▶ Supplied records

···

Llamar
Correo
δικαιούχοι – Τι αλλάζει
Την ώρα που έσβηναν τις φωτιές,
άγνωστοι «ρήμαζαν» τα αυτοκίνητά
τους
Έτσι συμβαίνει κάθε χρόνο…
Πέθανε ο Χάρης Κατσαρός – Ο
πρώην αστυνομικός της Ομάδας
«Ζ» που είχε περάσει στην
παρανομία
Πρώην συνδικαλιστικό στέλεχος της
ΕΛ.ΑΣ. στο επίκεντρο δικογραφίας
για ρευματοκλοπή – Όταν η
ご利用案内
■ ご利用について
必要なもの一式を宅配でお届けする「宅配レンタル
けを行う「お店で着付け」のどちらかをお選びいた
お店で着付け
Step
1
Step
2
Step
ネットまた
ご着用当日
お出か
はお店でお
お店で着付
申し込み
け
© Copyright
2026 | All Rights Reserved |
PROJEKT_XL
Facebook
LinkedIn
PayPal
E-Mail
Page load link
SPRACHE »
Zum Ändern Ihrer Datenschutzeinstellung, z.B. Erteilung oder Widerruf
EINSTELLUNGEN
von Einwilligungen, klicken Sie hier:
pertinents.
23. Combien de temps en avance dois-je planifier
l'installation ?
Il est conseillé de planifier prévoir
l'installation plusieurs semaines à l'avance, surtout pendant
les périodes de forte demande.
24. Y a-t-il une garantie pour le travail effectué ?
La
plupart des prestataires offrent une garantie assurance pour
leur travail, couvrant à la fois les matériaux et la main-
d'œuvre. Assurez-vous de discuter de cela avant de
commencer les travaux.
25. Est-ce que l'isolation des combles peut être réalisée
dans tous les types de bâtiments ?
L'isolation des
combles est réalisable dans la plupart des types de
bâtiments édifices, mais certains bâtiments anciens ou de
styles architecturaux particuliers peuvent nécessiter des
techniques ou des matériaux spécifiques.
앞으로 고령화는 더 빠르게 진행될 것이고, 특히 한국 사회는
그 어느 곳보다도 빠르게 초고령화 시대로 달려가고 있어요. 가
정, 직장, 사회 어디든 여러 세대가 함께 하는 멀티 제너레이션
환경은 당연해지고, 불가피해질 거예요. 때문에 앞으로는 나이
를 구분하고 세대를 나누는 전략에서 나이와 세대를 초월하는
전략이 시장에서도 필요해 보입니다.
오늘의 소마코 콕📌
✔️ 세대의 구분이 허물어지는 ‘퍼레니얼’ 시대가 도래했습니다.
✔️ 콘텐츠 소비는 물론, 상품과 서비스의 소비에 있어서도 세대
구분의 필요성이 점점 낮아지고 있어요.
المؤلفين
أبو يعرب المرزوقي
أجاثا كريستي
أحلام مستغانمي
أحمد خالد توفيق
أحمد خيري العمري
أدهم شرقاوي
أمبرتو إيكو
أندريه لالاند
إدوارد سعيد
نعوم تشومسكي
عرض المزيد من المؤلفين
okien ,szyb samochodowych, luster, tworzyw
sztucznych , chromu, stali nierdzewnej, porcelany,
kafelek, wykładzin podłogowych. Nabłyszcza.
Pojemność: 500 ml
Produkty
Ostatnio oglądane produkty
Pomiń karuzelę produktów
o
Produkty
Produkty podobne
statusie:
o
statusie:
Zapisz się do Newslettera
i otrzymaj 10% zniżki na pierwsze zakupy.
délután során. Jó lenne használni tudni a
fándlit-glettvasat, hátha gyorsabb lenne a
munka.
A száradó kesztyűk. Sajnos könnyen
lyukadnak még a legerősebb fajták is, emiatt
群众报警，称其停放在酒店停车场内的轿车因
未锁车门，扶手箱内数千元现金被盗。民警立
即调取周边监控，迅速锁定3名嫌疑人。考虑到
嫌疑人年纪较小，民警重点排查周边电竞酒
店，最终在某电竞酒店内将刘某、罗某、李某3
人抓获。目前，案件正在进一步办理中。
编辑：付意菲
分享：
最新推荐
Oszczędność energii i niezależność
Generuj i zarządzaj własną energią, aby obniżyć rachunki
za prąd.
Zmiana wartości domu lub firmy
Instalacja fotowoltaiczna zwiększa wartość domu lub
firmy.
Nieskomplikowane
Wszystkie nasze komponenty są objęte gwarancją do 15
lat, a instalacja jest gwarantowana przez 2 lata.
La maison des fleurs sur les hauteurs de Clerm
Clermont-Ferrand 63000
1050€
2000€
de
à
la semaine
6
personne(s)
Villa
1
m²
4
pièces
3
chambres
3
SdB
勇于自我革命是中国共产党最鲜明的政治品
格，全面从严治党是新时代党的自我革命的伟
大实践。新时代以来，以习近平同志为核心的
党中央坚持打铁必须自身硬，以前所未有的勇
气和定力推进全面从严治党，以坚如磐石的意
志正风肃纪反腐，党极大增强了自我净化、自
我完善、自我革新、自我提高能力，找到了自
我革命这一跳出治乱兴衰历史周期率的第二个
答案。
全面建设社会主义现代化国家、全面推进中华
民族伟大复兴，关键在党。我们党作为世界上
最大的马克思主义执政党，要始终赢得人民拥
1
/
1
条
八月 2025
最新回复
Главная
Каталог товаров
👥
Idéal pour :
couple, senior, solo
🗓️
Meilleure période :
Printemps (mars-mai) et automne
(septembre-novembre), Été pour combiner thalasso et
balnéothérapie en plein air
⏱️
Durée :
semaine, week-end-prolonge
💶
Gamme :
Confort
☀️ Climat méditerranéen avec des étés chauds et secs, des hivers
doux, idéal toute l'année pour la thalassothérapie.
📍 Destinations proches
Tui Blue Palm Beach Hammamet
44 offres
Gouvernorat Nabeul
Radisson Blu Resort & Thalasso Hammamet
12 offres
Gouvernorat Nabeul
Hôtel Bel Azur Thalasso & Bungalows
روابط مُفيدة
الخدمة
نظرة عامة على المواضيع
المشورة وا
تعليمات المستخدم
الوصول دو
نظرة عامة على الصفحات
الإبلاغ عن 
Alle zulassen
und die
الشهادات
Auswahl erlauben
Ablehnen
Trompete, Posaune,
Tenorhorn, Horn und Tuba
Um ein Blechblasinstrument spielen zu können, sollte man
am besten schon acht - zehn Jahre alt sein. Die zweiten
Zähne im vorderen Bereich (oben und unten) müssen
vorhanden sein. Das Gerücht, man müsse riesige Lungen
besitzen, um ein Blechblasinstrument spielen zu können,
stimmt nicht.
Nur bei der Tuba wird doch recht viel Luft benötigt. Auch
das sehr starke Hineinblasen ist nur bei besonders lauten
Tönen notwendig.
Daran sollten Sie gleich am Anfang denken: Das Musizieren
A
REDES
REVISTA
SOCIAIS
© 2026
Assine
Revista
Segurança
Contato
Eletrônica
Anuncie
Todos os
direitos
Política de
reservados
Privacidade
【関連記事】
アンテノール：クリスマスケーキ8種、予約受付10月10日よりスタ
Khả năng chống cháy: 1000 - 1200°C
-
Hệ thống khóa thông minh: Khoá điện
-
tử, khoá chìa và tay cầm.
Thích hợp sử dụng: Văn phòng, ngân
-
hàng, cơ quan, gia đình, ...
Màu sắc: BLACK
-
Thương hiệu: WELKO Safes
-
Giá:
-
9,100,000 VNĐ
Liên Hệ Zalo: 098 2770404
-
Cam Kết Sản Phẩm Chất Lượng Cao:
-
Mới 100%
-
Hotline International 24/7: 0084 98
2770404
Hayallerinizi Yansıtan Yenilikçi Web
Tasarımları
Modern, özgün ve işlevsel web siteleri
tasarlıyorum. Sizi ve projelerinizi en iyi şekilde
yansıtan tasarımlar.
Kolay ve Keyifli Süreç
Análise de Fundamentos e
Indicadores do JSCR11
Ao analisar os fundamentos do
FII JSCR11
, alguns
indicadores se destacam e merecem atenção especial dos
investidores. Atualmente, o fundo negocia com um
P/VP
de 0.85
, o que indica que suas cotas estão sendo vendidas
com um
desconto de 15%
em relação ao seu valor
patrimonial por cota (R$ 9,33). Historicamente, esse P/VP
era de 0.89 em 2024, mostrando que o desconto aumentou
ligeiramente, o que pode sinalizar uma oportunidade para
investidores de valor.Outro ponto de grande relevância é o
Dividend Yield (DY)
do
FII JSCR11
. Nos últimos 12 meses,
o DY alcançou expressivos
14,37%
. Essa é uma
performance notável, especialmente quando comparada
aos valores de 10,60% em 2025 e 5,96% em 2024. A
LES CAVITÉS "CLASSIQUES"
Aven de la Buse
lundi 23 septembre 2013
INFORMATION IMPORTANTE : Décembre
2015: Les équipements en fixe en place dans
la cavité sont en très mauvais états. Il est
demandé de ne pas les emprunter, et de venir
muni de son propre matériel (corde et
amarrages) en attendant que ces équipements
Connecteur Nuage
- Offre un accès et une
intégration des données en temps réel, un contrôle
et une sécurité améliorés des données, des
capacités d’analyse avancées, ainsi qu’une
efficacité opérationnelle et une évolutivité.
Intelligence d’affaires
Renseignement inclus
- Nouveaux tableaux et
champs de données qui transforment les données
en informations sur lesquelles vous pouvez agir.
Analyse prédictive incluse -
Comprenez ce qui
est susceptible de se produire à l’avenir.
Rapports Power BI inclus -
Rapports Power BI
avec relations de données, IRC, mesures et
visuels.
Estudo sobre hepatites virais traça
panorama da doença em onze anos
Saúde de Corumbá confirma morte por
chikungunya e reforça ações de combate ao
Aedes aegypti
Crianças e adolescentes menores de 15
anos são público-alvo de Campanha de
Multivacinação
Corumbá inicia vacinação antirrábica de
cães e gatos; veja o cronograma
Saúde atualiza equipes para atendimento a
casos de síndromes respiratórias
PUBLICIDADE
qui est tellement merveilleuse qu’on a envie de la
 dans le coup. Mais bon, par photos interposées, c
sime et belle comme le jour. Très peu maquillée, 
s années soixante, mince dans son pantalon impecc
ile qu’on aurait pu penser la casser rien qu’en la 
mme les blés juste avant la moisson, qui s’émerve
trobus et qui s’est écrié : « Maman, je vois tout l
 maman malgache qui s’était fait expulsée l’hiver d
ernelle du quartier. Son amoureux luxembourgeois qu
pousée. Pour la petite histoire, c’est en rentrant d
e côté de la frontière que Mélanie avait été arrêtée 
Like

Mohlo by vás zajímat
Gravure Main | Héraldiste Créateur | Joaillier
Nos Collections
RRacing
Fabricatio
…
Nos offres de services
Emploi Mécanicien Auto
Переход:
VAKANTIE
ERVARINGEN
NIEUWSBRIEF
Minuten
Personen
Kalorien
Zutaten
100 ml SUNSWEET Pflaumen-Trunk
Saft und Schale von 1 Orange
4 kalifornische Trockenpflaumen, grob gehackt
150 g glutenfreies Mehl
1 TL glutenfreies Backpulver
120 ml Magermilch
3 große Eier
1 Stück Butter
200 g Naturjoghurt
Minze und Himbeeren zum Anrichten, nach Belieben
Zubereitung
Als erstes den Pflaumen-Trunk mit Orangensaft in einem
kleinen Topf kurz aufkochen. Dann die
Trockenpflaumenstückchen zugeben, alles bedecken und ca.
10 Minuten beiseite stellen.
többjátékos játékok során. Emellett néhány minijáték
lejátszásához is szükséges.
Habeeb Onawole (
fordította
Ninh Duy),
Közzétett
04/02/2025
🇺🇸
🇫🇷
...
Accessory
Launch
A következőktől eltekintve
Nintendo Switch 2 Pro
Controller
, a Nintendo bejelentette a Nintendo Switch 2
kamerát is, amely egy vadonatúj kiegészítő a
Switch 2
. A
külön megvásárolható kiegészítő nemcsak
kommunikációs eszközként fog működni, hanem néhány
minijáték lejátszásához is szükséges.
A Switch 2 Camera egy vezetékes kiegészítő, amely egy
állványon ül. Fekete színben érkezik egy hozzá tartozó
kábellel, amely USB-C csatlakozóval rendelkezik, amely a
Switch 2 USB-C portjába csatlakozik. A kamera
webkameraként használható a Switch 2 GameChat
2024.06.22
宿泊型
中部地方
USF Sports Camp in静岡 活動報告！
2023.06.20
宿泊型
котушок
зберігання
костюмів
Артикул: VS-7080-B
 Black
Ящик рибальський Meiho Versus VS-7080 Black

···

Copy out the items from their first line up to and including the line with "أحمد خيري العمري", keeping each line unchanged.

Llamar
Correo
δικαιούχοι – Τι αλλάζει
Την ώρα που έσβηναν τις φωτιές,
άγνωστοι «ρήμαζαν» τα αυτοκίνητά
τους
Έτσι συμβαίνει κάθε χρόνο…
Πέθανε ο Χάρης Κατσαρός – Ο
πρώην αστυνομικός της Ομάδας
«Ζ» που είχε περάσει στην
παρανομία
Πρώην συνδικαλιστικό στέλεχος της
ΕΛ.ΑΣ. στο επίκεντρο δικογραφίας
για ρευματοκλοπή – Όταν η
ご利用案内
■ ご利用について
必要なもの一式を宅配でお届けする「宅配レンタル
けを行う「お店で着付け」のどちらかをお選びいた
お店で着付け
Step
1
Step
2
Step
ネットまた
ご着用当日
お出か
はお店でお
お店で着付
申し込み
け
© Copyright
2026 | All Rights Reserved |
PROJEKT_XL
Facebook
LinkedIn
PayPal
E-Mail
Page load link
SPRACHE »
Zum Ändern Ihrer Datenschutzeinstellung, z.B. Erteilung oder Widerruf
EINSTELLUNGEN
von Einwilligungen, klicken Sie hier:
pertinents.
23. Combien de temps en avance dois-je planifier
l'installation ?
Il est conseillé de planifier prévoir
l'installation plusieurs semaines à l'avance, surtout pendant
les périodes de forte demande.
24. Y a-t-il une garantie pour le travail effectué ?
La
plupart des prestataires offrent une garantie assurance pour
leur travail, couvrant à la fois les matériaux et la main-
d'œuvre. Assurez-vous de discuter de cela avant de
commencer les travaux.
25. Est-ce que l'isolation des combles peut être réalisée
dans tous les types de bâtiments ?
L'isolation des
combles est réalisable dans la plupart des types de
bâtiments édifices, mais certains bâtiments anciens ou de
styles architecturaux particuliers peuvent nécessiter des
techniques ou des matériaux spécifiques.
앞으로 고령화는 더 빠르게 진행될 것이고, 특히 한국 사회는
그 어느 곳보다도 빠르게 초고령화 시대로 달려가고 있어요. 가
정, 직장, 사회 어디든 여러 세대가 함께 하는 멀티 제너레이션
환경은 당연해지고, 불가피해질 거예요. 때문에 앞으로는 나이
를 구분하고 세대를 나누는 전략에서 나이와 세대를 초월하는
전략이 시장에서도 필요해 보입니다.
오늘의 소마코 콕📌
✔️ 세대의 구분이 허물어지는 ‘퍼레니얼’ 시대가 도래했습니다.
✔️ 콘텐츠 소비는 물론, 상품과 서비스의 소비에 있어서도 세대
구분의 필요성이 점점 낮아지고 있어요.
المؤلفين
أبو يعرب المرزوقي
أجاثا كريستي
أحلام مستغانمي
أحمد خالد توفيق
أحمد خيري العمري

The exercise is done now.